John Tory has already been mayor of amalgamated Toronto longer than anyone else. While the scars this city bears are not all his doing, the recent ones, the ones that still aren’t fully healed, he can’t wash his hands of responsibility although that is something he does best, absolving himself of any and all accountability for anything and everything that’s broken and misused. It’s the province’s fault, he whines. It’s the feds. Covid. Not my jurisdiction.

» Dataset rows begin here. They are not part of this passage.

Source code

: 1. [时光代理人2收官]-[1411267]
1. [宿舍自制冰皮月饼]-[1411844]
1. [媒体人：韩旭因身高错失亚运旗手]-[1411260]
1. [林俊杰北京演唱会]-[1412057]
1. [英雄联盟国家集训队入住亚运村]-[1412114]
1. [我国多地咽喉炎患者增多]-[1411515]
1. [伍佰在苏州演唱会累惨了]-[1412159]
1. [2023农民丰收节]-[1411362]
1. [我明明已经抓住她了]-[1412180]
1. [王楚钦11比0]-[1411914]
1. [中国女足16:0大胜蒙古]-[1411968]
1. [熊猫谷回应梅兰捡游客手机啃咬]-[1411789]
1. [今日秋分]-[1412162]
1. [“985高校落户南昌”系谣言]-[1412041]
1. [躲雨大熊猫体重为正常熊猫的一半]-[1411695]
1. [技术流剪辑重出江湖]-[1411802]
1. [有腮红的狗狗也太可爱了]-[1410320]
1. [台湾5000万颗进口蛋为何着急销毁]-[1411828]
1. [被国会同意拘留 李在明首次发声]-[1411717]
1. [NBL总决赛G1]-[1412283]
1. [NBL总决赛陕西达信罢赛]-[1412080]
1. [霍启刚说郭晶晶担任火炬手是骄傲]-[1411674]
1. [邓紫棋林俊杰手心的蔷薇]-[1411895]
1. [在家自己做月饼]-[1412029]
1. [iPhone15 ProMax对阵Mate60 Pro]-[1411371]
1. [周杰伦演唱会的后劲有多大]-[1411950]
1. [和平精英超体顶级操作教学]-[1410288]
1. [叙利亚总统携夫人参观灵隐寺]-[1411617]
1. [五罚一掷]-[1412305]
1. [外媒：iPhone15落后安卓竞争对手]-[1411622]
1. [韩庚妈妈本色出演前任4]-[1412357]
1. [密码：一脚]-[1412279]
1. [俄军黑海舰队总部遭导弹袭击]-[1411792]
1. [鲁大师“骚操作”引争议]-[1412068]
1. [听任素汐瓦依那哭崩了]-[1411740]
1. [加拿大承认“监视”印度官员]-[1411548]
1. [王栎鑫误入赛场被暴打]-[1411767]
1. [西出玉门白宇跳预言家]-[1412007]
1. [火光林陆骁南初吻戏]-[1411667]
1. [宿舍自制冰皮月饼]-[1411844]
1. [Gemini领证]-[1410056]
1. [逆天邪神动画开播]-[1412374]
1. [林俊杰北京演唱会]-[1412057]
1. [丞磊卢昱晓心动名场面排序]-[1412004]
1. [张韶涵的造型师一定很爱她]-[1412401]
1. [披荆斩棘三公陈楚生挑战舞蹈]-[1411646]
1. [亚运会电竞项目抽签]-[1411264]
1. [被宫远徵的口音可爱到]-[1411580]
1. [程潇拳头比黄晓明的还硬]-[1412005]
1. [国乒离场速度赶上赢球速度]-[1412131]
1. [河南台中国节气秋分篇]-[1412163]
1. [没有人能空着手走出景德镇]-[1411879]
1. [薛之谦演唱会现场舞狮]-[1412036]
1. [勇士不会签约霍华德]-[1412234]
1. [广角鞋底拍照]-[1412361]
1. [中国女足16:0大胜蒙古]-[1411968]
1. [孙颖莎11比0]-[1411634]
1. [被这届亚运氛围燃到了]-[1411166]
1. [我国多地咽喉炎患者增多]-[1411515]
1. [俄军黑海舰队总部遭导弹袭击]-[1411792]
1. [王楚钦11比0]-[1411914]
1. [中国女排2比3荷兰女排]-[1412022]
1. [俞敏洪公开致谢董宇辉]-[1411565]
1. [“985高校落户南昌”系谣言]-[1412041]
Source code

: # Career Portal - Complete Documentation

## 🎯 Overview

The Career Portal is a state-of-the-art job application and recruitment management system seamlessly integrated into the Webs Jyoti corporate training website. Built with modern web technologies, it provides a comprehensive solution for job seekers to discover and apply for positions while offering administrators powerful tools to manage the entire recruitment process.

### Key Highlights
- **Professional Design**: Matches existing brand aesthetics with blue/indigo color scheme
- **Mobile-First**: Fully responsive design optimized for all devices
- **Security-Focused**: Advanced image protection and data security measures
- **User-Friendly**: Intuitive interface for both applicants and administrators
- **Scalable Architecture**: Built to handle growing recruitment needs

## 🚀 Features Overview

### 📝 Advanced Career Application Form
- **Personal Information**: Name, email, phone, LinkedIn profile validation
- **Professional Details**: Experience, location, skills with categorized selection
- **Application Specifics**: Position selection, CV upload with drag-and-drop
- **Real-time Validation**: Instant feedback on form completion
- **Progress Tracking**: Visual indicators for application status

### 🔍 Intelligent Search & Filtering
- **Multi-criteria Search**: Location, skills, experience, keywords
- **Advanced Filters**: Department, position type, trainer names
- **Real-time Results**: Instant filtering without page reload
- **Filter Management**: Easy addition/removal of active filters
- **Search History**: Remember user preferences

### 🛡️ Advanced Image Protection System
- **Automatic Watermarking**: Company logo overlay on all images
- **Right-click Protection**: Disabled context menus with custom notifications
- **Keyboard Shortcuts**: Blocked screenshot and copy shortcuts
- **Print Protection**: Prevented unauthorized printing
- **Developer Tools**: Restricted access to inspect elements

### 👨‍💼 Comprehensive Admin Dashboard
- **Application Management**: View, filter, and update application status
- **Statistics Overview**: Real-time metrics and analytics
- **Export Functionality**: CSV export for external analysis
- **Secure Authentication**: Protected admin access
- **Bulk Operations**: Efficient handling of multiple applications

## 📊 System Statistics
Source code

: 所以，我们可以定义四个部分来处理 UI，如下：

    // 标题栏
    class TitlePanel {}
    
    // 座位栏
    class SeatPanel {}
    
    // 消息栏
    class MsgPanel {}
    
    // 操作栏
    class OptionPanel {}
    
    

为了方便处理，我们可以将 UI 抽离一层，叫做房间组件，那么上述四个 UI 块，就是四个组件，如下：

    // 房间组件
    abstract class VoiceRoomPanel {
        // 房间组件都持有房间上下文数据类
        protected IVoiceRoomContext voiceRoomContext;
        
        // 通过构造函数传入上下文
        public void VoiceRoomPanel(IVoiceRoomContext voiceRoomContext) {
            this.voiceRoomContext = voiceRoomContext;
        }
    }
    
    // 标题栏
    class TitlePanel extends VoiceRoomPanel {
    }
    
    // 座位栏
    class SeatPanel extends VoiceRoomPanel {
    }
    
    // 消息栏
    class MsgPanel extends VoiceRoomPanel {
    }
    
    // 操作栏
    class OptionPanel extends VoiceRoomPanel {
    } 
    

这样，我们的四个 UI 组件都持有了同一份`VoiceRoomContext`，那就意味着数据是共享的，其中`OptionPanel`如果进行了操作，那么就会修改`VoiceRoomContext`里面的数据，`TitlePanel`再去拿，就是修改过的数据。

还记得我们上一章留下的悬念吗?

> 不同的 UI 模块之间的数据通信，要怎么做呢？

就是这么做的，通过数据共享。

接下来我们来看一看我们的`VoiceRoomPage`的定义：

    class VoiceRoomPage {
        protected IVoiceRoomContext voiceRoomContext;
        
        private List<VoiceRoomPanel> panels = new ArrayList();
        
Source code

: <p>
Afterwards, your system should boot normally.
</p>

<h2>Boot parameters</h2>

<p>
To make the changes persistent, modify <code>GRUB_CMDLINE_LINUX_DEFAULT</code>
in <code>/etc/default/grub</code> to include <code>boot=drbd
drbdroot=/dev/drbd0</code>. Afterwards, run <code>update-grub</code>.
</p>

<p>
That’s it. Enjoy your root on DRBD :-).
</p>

As a politician, John Tory has always aimed low, his ambitions purely personal which may explain his success as Toronto mayor. He represents the prosperous constituency of homeowners, high-end vehicle drivers, managerial and speculator class members who conflate their vested interests with city’s. If they’re doing well, thriving, the city must be too. After all, Toronto ranks up near the top of the Best Of, Top Of lists in high profile publications that can be found in business lounges of important Canadian airports. John Tory’s Toronto votes with a critical eye on What can the city do for me? rather than What can I do for the city? And John Tory’s Toronto votes.

That’s not to say he’s remade Toronto in his image. John Tory’s simply the logical conclusion of the city’s entrenched and politically re-enforced status quo. It’s the pampered, largely ceremonial role he was born to play.